## Hyperparameter optimization
Aim: To optimize the efficacy of the dropout layer in our model, by tuning the dropout rate parameter using Bayesian hyperparameter optimization with the `hyperopt` library. We can also tune other hyperparameters of the model such as the learning rate, number of neurons per layer, batch size, etc.
Parameters that define the models architechture are called hyperparameters.

General method:
- Define the range of possible values for the hyperparameter you want to optimize
- Define a method for sampling hyperparameter values
- Define a metric to evaluate the performance of the model, in our case we will use the validation loss
- Define a cross-validation method

Bayesian optimization uses a gaussian process to model the prior probablitly of model efficacy across the hyperparameter space, basically approximating how well the model will perform under a certain valued hyperparameter.

### Bayesian Optimization
Bayesian Optimization is reffered to as a Sequential model-based optimizer (SMBO) algorithm.



In [None]:
pip install hyperopt



In [11]:
import tensorflow as tf
import numpy as np
import hyperopt
from hyperopt import hp, fmin, tpe, Trials
from keras.layers import (Input, Conv2D, MaxPooling2D, BatchNormalization)
import os

The hyperparameter space defines all hyperparameters we are going to tune for the model and their accepted range of values. In this case we are going to focus on the following hyperparameters; learning rate, dropout rate, batch normalization, batch size, pooling type, 

In [4]:
space = {
    # Uniform distribustion to find appropriate learning rate
    'lr' : hp.uniform('lr',0.0,1.0),
    # Uniform distribustion to find appropriate dropout rate
    'dr' : hp.uniform('dr',0.0,0.5),
    # To find the best optimizer
    'optimizer' : hp.choice('optimizer', ['adam', 'Nadam'])
    # Uniform distribustion to find batch size
    'batch_size' : hp.uniform()

}

In [None]:
# prints graph of random values for each hyperparameter
# These values are not based on any specific model yet
print(hyperopt.pyll.stochastic.sample(space))

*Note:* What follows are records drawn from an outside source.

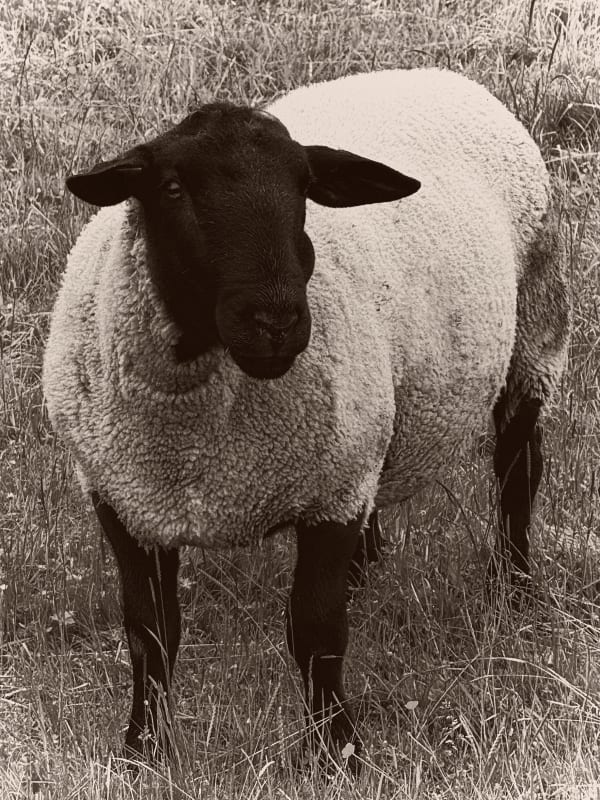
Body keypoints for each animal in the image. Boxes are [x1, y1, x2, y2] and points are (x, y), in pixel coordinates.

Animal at [43, 67, 570, 773]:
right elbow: (149, 630)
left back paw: (512, 589)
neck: (197, 441)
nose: (277, 321)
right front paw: (143, 747)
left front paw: (335, 747)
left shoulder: (330, 492)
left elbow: (317, 628)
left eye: (303, 188)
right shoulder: (123, 496)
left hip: (534, 332)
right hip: (372, 422)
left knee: (518, 471)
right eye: (173, 187)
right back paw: (367, 574)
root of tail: (426, 72)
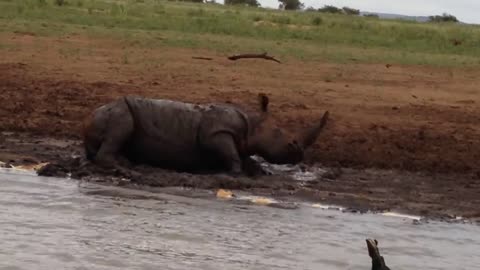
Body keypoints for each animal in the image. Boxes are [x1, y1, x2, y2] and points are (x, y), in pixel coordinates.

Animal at [83, 95, 330, 177]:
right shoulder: (216, 133)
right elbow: (231, 154)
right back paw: (126, 170)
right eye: (281, 135)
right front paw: (235, 173)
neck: (252, 124)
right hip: (118, 111)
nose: (299, 153)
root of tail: (91, 114)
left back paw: (127, 163)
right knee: (121, 126)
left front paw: (263, 172)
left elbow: (246, 157)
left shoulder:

{'dr': 0.19436712036448606, 'lr': 0.7366261700596459, 'optimizer': 'Nadam'}


The fmin function is used to find the optimal value for a scalar valued function.

First we define a function for fmin to optimize. In our case we will judge the models performance based on the validation accuracy so we want out optimize function to return the negative value of the accuracy.

In [None]:
def optimize(hype_space):
  """
  build and train the model based on hype_space parameters
  return the negative of the max validation loss for that model
  """


In [None]:
trials = Trials()
best = fmin(optimize,
            space=space,
            algo=tpe.suggest(),
            trails=trails,
            max_evals=15,
            )

NameError: ignored